Multi-frame object listings:
• • • • • • •
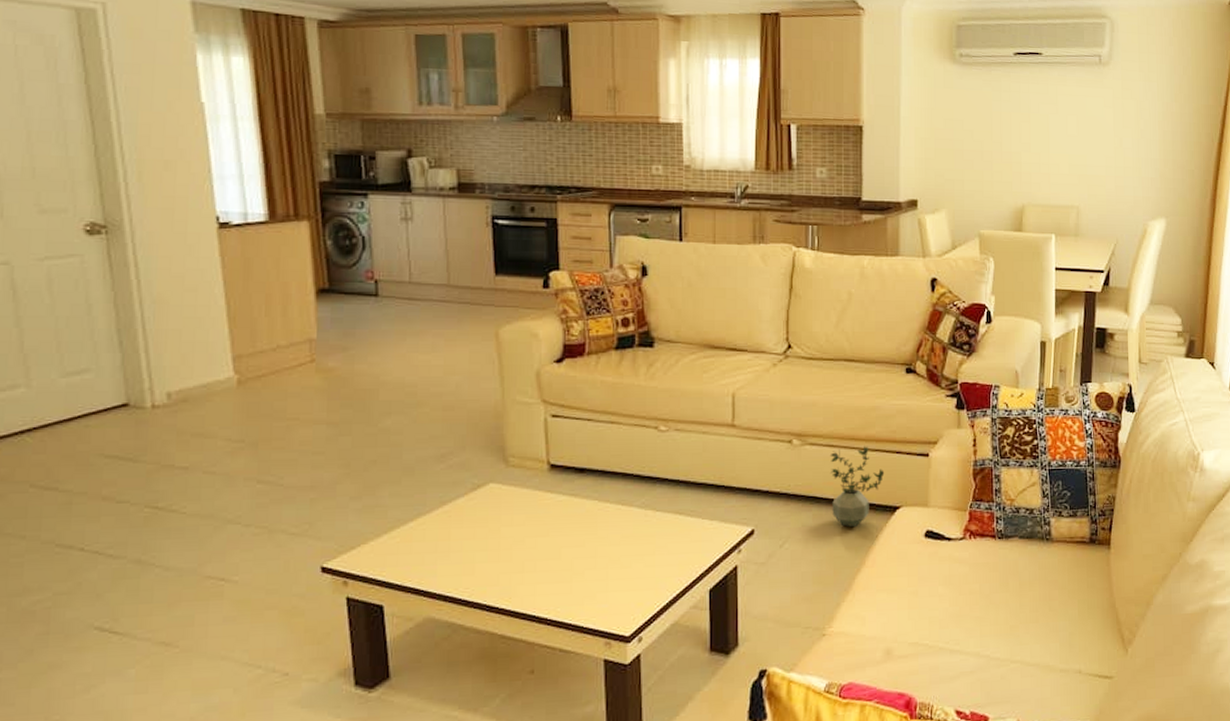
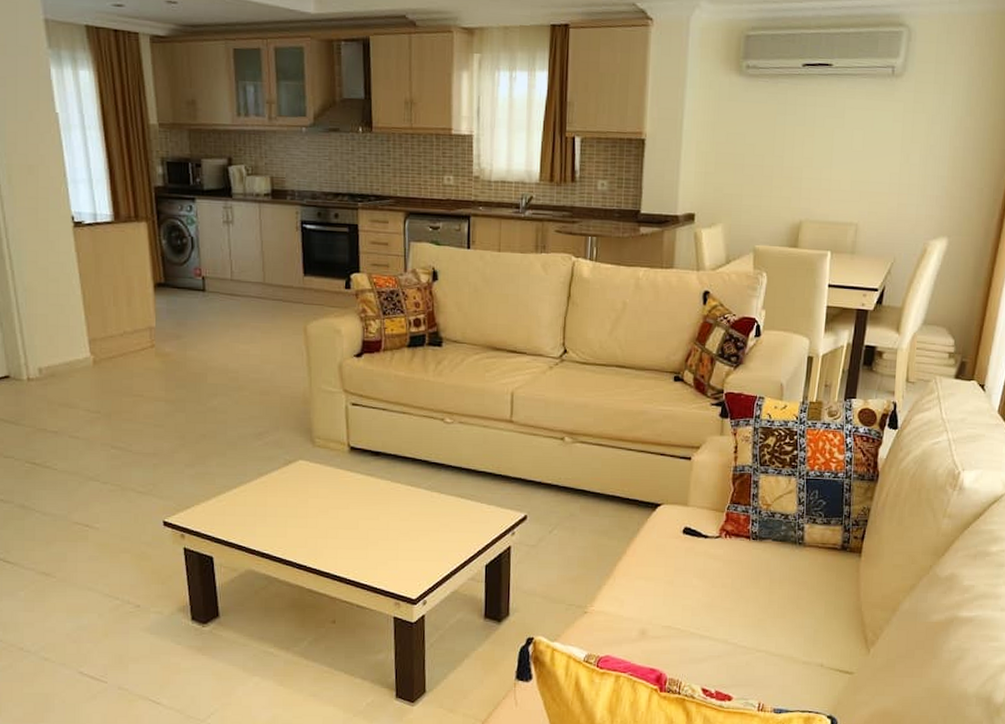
potted plant: present [830,446,885,528] -> none [597,447,649,520]

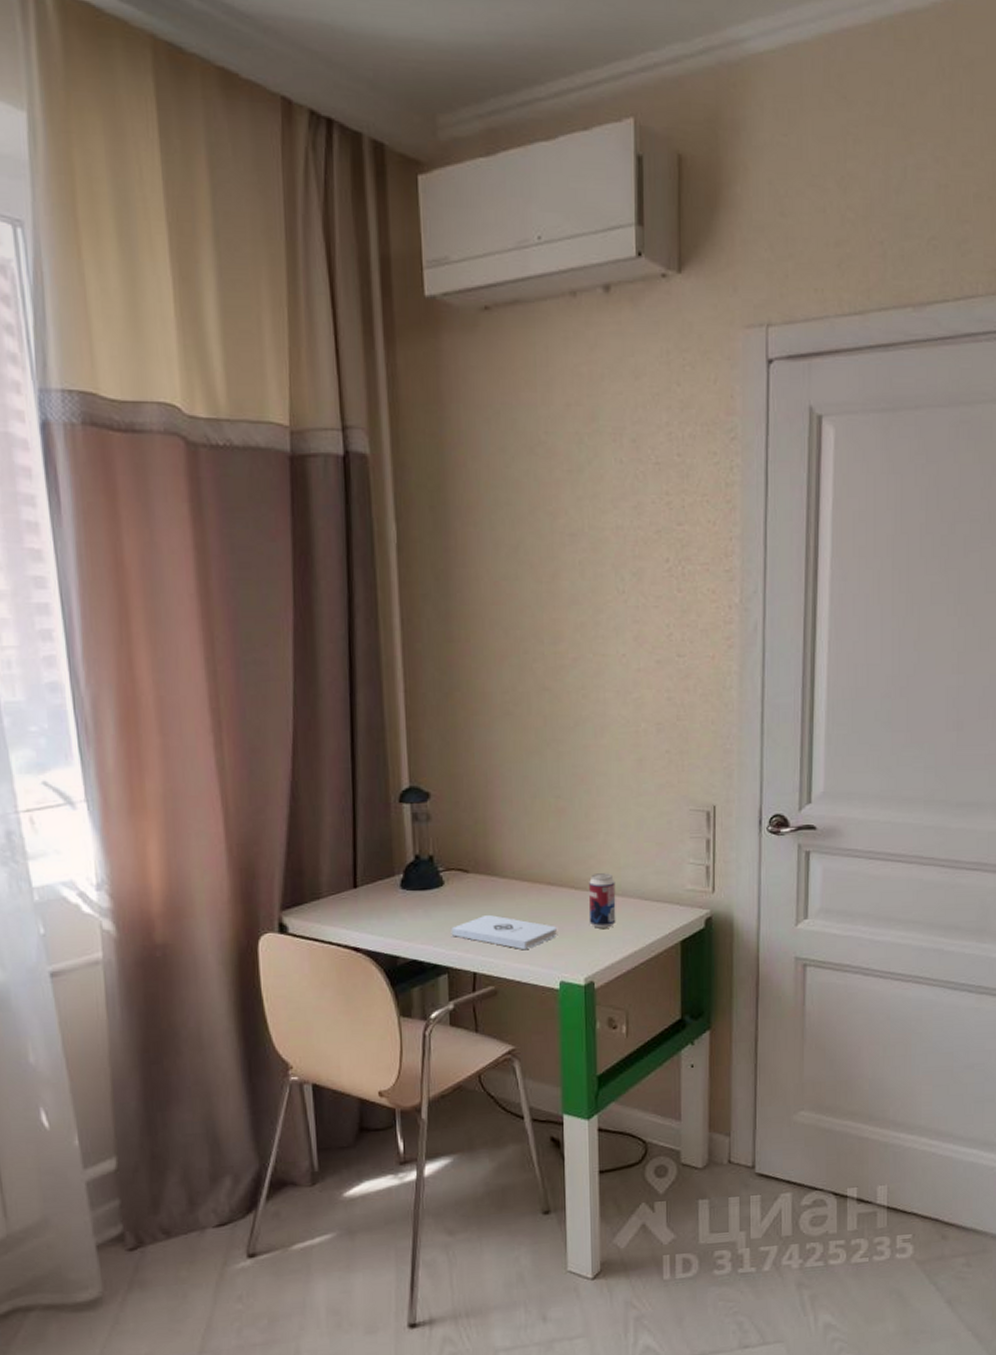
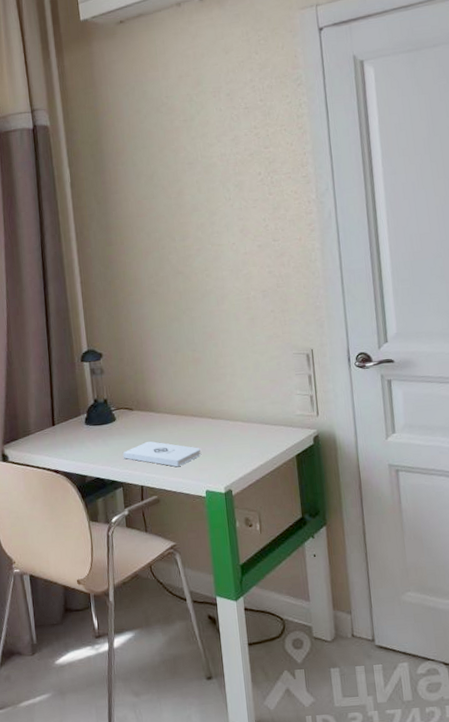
beverage can: present [588,873,616,928] -> none [222,405,245,448]

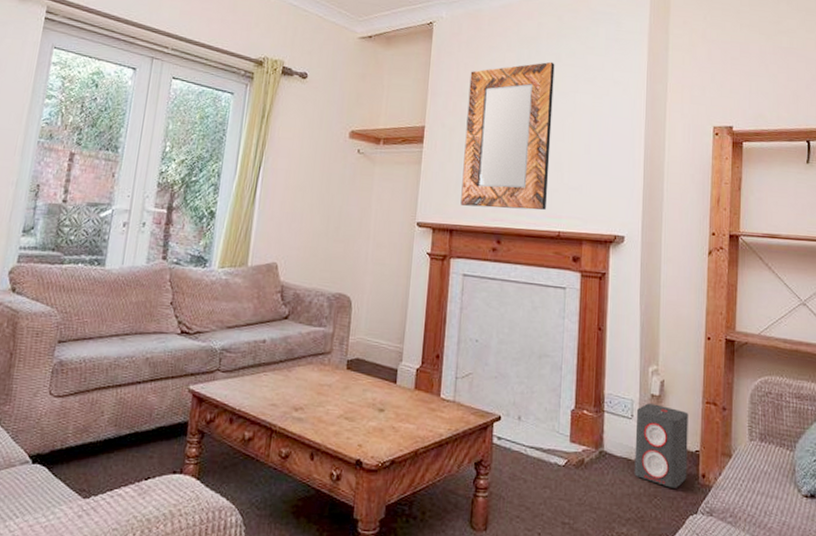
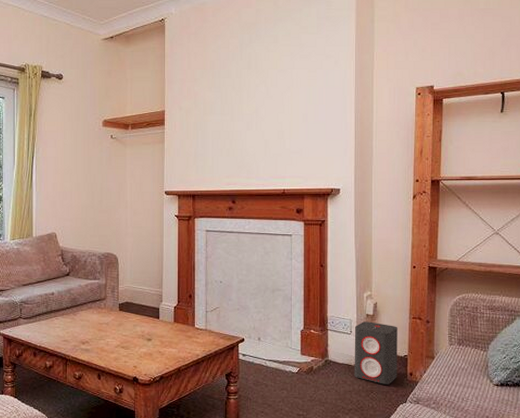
home mirror: present [460,61,555,210] -> none [200,43,273,174]

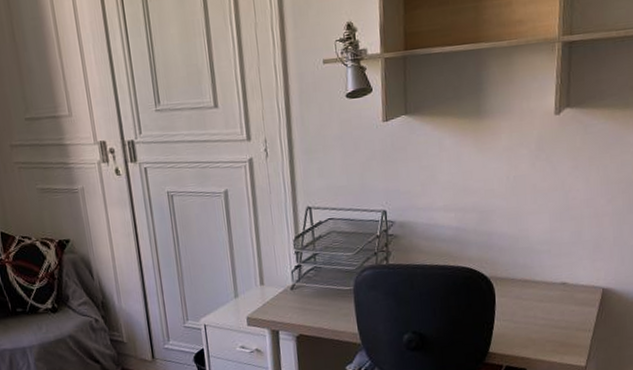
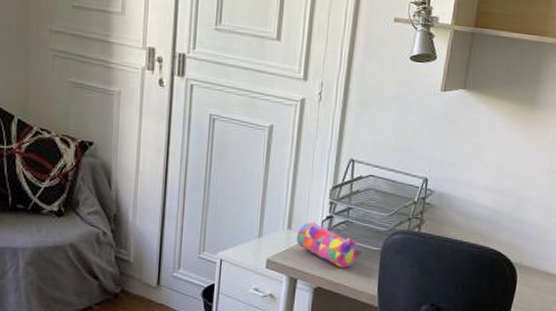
pencil case: none [269,273,335,313] -> present [296,221,362,269]

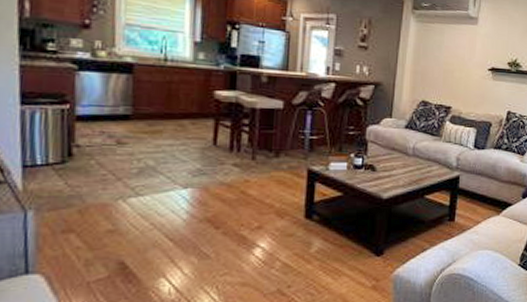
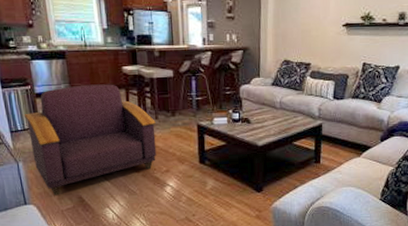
armchair: none [50,109,252,260] -> present [24,84,157,196]

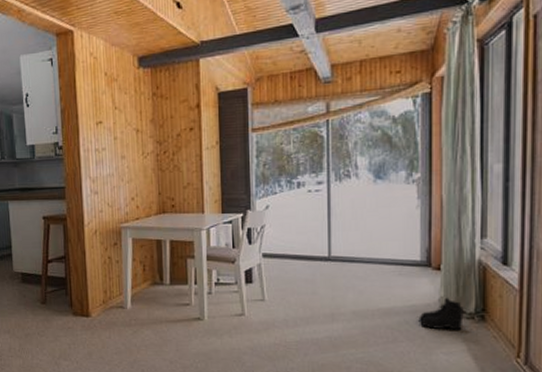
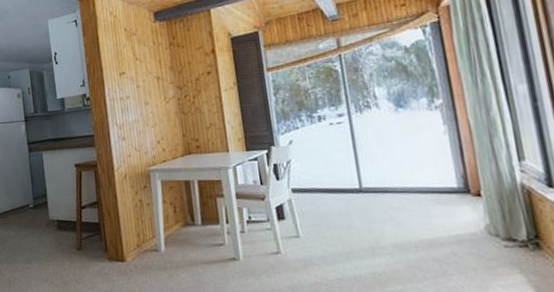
boots: present [419,298,465,330] -> none [466,226,518,260]

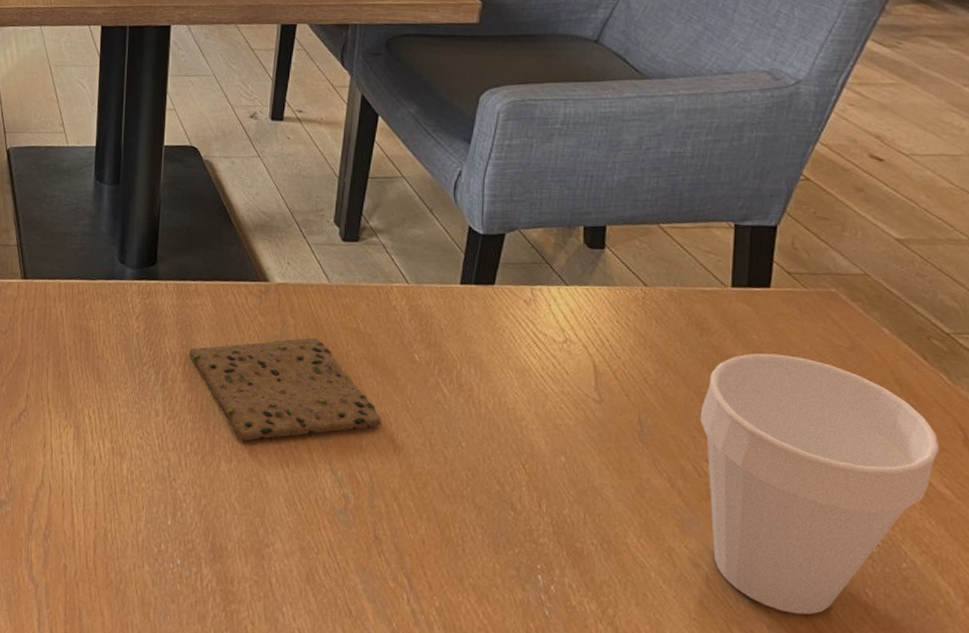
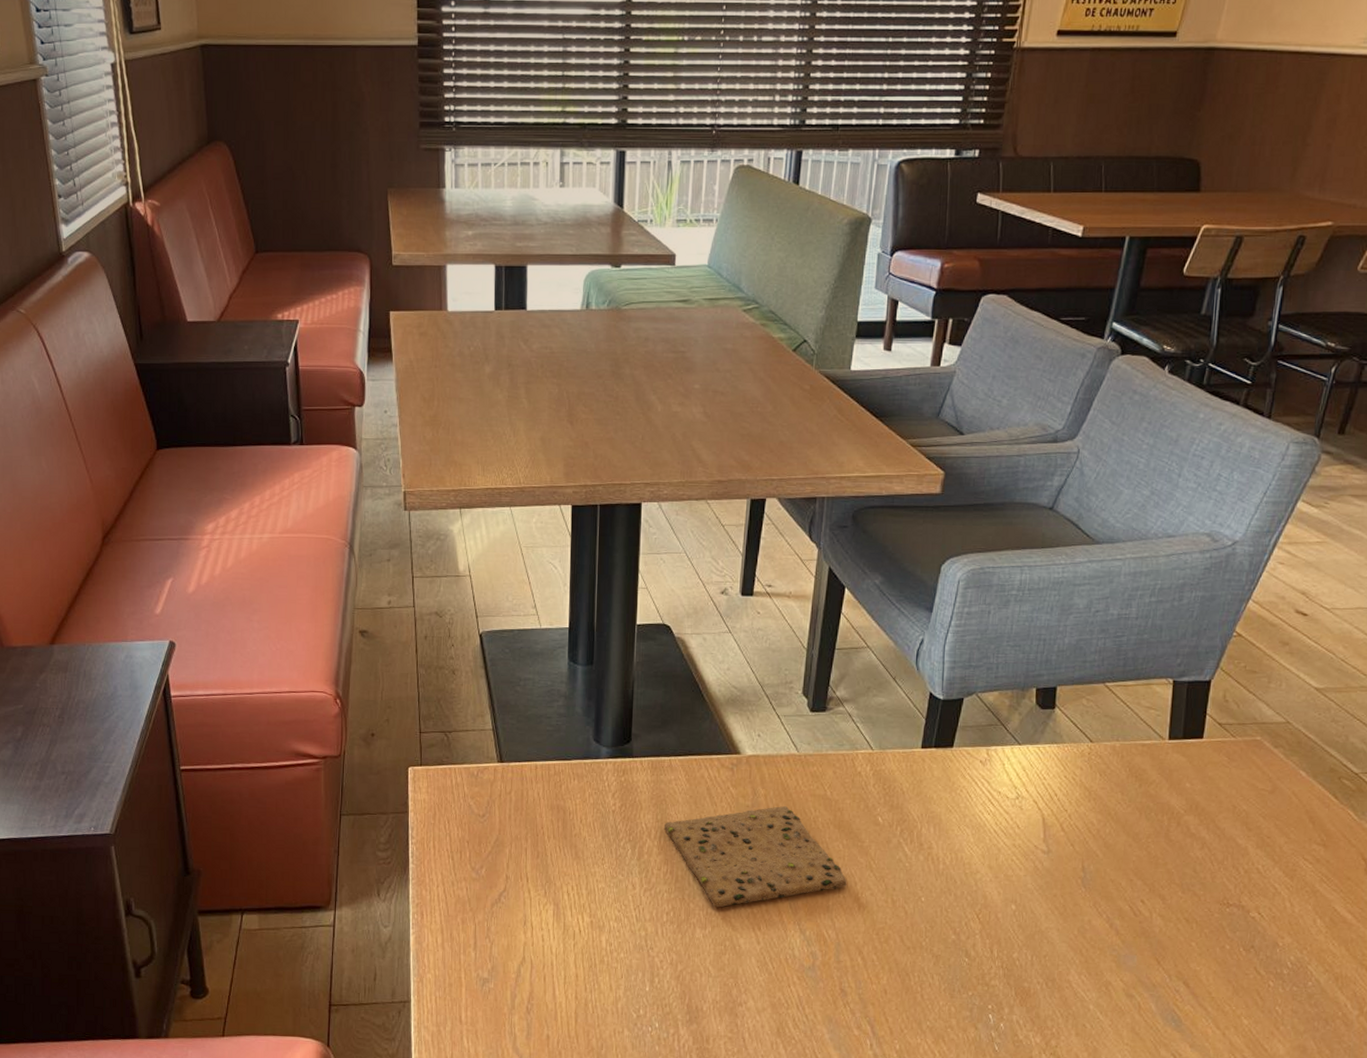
cup: present [699,353,940,615] -> none [1136,799,1345,1034]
• • • • • • •
§ TASK ITEM
Which lines run from the one containing "boots: present [419,298,465,330]" to the end of the data above? Set down those lines exactly, and only those, without any pictures.

§ RESPONSE BOX
boots: present [419,298,465,330] -> none [466,226,518,260]

cup: present [699,353,940,615] -> none [1136,799,1345,1034]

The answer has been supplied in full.